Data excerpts
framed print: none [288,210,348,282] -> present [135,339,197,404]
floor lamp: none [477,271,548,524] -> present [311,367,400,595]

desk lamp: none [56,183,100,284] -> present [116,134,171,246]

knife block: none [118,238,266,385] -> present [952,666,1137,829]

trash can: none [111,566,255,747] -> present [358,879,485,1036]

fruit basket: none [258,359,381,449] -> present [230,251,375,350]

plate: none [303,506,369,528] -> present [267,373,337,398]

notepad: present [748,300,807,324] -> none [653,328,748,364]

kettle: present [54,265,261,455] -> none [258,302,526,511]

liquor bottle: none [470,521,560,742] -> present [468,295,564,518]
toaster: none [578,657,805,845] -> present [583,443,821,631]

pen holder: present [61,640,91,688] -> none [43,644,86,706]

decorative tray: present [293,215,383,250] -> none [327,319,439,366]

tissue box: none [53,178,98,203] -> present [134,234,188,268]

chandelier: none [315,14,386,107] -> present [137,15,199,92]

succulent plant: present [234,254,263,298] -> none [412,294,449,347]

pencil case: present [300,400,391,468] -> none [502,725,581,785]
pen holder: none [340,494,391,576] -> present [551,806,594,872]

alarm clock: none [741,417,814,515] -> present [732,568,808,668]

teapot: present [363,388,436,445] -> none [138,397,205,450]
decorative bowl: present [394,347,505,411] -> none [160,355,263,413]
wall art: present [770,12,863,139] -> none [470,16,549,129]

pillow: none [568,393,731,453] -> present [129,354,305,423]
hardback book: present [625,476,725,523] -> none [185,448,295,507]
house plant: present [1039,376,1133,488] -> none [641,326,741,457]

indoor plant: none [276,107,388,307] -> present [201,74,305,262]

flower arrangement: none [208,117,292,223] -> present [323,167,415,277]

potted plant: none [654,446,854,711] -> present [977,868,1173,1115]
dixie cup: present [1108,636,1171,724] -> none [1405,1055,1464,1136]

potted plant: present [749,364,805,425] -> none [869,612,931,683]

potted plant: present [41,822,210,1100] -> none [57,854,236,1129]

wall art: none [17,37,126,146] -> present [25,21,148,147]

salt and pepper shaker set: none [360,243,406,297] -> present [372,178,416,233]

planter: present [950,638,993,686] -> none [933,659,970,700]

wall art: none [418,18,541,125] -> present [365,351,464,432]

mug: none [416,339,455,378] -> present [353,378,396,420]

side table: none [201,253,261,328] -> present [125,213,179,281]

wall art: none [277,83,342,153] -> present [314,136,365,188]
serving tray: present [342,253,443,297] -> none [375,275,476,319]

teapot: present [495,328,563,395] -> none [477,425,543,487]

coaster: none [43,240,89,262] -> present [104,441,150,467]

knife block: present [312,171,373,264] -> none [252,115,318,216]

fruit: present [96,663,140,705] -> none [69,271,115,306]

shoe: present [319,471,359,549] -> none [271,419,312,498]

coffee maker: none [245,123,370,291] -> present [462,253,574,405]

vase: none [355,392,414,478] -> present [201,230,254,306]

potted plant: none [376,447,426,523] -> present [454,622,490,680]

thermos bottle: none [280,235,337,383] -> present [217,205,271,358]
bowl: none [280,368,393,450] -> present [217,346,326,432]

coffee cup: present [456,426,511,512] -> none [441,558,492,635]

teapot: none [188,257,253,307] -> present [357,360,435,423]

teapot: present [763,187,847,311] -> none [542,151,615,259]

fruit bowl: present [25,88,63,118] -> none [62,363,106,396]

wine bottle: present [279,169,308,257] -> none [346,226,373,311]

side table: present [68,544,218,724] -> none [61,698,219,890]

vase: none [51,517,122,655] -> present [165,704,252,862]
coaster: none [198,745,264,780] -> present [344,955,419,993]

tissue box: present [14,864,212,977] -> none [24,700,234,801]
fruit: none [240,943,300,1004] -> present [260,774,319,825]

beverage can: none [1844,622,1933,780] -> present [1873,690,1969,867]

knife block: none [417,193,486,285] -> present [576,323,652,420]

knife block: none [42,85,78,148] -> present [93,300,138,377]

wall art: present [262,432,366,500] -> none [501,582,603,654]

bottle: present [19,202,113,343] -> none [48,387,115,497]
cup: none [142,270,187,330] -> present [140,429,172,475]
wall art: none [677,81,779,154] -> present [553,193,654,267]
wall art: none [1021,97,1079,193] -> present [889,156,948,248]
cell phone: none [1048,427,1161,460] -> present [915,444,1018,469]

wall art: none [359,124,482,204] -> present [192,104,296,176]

**WHAT YOU SHOULD DO:** Please copy the lines above from the line with "mug: none [416,339,455,378]" up to and including the line with "shoe: present [319,471,359,549]", exactly as written and with nothing else.

**YOUR SOLUTION:**
mug: none [416,339,455,378] -> present [353,378,396,420]

side table: none [201,253,261,328] -> present [125,213,179,281]

wall art: none [277,83,342,153] -> present [314,136,365,188]
serving tray: present [342,253,443,297] -> none [375,275,476,319]

teapot: present [495,328,563,395] -> none [477,425,543,487]

coaster: none [43,240,89,262] -> present [104,441,150,467]

knife block: present [312,171,373,264] -> none [252,115,318,216]

fruit: present [96,663,140,705] -> none [69,271,115,306]

shoe: present [319,471,359,549] -> none [271,419,312,498]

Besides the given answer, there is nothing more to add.